Shep Steiner, an art historian and critic, teaches at Emily Carr University of Art and Design, Vancouver. His writing has appeared in
C-Magazine, Parachute, Journal of Visual Culture, and other publications.
Writer, filmmaker, and cultural revolutionary, Guy Debord (1931-1994) was a founding member of the Lettrist International and Situationist International groups. His films and books, including
Society of the Spectacle (1967), were major catalysts for philosophical and political changes in the twentieth century, and helped trigger the May 1968 rebellion in France.
Oskar Negt is Professor of Sociology at the Universität Hannover. Early in his career, he was a student of Theodor Adorno and assistant to Jürgen Habermas.
Alexander Kluge is an author and filmmaker, known for launching the New German Cinema in the early 1960s.
Conceptual artist Vito Acconci is known for his work in performance and video art.
Simon Sheikh, a curator and theorist, is Reader in Art and Programme Director of the MFA in Curating at Goldsmiths, University of London.
Dan Graham's artwork has been exhibited in museums and galleries around the world. His writings have appeared in
Artforum,
Arts, and numerous other magazines, books, and monographs.
Martha Rosler lives and works in Brooklyn, New York. She has taught and lectured on photography since the mid-1970s.
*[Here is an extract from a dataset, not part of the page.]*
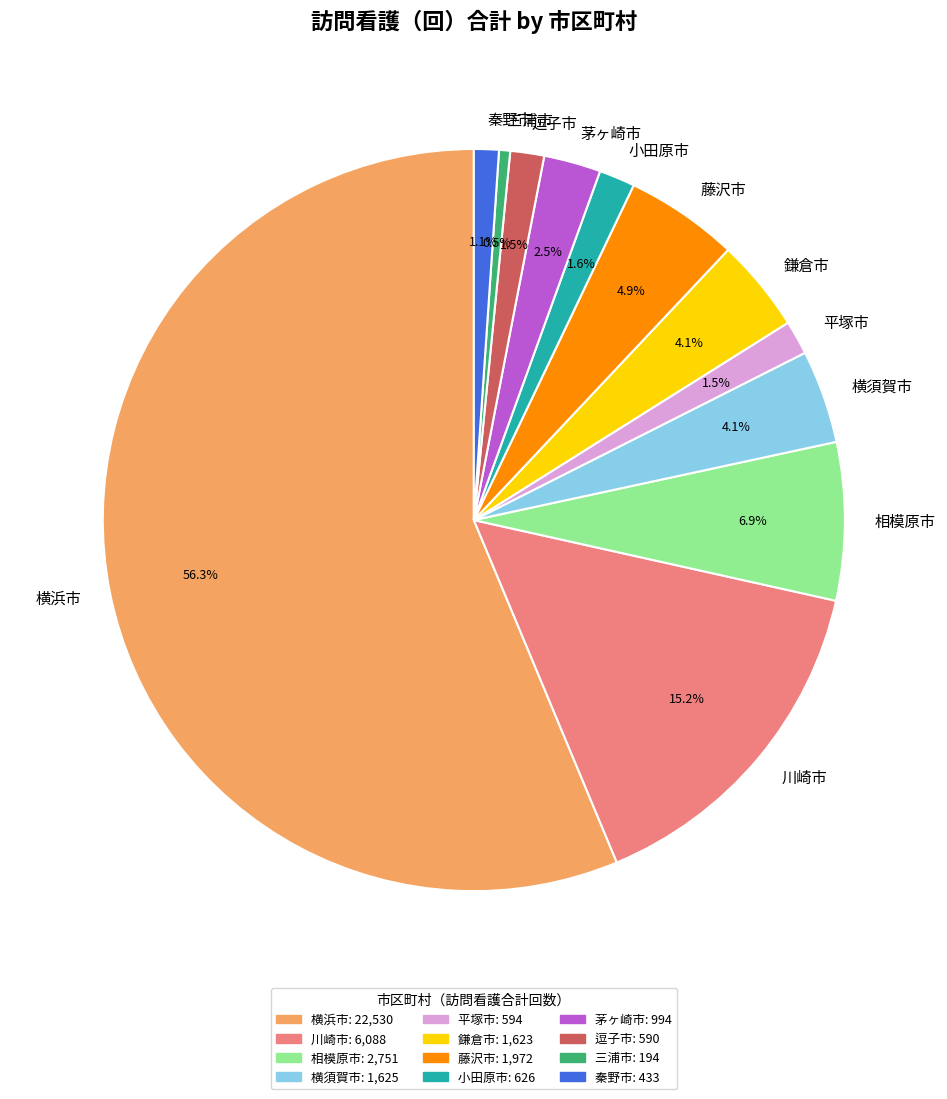

What percentage is NOT represented by 秦野市?

98.9%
Her work was the subject of a major retrospective, "Martha Rosler: Positions in the Life World," in 2000. She is the author of 14 books and numerous essays.
T. J. Demos, an award-winning writer, is Professor of Visual Culture at the University of California, Santa Cruz and Director of its Center for Creative Ecologies. He writes widely about contemporary art, global politics, and ecology, and is the author, most recently, of
Against the Anthropocene: Visual Culture and Environment Today (Sternberg Press).
Daniel Birnbaum is a Swedish art critic, theoretician, and curator. He was the director of the Museum of Modern Art (Moderna Museet) in Stockholm from 2010 to 2018, and currently directs the VR company, Acute Art.
Andrea Fraser is an artist and Professor of Art at the University of California, Los Angeles. She is the author of
Museum Highlights: The Writings of Andrea Fraser, published by the MIT Press.
Susan Buck-Morss is Professor of Political Philosophy and Social Theory, Department of Government, and Professor of Visual Culture, Department of Art History, Cornell University.